Giulio Ciccone był dziś najlepszym kolarzem na trasie 16. etapu tegorocznego etapu wyścigu dookoła Włoch. Niestety kiepski występ zaliczył Rafał Majka.
Początek etapu był dość spokojny. Mieliśmy standardową ucieczkę, w której skład wchodził Łukasz Owsian. Emocje zaczęły się podczas wspinaczki na Passo del Mortirolo. Wówczas to w ucieczce zostało tylko trzech kolarzy, a w peletonie rozpoczęła się rzeź. Następnie na atak zdecydował się Vincenzo Nibali. W pościg za nim ruszyła reszta faworytów wyścigu. Niestety ich tempa nie wytrzymywał Rafał Majka.
Na szczycie pierwsi zameldowali się Hirt oraz Ciccone. Następny był Lopez, a tuż na nim znajdował się lider tegorocznego wyścigu dookoła Włoch – Carapaz, a wraz z nim Landa, Nibali oraz Carthy. Tracili oni do liderów tego etapu około 4 minuty. Z kolei ponad 5 minut tracił już do nich Roglić, który nie wytrzymywał trudów tego etapu. Jeszcze dalej jechał Rafał Majka.

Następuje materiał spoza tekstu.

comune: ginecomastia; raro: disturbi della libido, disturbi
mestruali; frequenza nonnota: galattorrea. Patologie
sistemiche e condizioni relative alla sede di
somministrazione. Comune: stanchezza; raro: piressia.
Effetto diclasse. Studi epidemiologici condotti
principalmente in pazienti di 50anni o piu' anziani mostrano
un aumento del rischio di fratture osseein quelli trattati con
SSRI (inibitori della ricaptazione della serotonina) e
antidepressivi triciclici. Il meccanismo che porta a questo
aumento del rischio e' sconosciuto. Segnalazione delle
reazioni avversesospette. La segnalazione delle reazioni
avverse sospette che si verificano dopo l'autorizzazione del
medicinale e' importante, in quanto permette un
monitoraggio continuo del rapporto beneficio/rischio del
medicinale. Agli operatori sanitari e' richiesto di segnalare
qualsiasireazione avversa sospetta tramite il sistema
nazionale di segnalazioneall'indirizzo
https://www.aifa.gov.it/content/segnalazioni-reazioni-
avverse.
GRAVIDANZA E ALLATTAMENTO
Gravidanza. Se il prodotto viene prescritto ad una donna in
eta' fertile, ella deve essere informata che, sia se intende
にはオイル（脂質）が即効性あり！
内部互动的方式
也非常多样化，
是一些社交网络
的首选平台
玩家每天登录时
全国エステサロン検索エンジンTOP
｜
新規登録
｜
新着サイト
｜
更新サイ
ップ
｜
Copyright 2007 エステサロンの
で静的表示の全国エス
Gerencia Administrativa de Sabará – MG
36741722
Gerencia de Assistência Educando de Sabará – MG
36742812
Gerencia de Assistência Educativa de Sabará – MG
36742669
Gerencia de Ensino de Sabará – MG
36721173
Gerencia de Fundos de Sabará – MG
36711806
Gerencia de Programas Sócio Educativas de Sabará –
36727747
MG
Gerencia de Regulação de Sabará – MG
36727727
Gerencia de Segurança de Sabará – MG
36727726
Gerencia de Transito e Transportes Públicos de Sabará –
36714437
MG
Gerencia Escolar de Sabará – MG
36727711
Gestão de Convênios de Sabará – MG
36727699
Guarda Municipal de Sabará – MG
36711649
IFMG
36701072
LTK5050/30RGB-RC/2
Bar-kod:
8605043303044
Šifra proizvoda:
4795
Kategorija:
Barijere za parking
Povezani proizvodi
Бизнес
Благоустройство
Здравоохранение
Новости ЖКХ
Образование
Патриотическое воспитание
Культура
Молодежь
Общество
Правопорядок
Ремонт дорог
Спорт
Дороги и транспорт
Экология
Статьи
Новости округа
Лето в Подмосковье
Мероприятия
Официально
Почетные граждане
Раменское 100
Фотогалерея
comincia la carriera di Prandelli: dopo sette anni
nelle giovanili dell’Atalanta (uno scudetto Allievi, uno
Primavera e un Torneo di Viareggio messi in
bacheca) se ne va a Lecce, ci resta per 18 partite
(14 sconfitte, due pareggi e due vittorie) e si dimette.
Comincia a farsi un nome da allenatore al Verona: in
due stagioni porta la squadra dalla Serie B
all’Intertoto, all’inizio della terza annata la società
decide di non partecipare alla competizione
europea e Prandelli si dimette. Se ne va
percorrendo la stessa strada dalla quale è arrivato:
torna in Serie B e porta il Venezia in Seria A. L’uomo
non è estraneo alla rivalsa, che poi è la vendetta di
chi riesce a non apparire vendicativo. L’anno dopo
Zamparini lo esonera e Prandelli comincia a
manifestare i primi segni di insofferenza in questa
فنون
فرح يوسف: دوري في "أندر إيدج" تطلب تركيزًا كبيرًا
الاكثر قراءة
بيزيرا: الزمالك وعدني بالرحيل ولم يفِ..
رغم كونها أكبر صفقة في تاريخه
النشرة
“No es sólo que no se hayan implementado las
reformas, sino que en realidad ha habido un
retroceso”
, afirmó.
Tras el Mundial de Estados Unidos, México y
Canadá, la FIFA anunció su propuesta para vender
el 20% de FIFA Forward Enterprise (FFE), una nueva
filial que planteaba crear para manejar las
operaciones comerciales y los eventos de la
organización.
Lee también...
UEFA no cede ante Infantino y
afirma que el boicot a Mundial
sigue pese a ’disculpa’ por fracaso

Ostatecznie etap padł łupem Ciccone, który na finiszu pokonał Hirta. Następnie do mety ze stratą około 3 minut dojechała grupa wraz z liderem wyścigu. Kolejni byli m.in. Lopez Roglić i Yates. Daleko był niestety Rafał Majka. Polak dojechał na metę ze stratą około 5 minut do zwycięzcy etapu.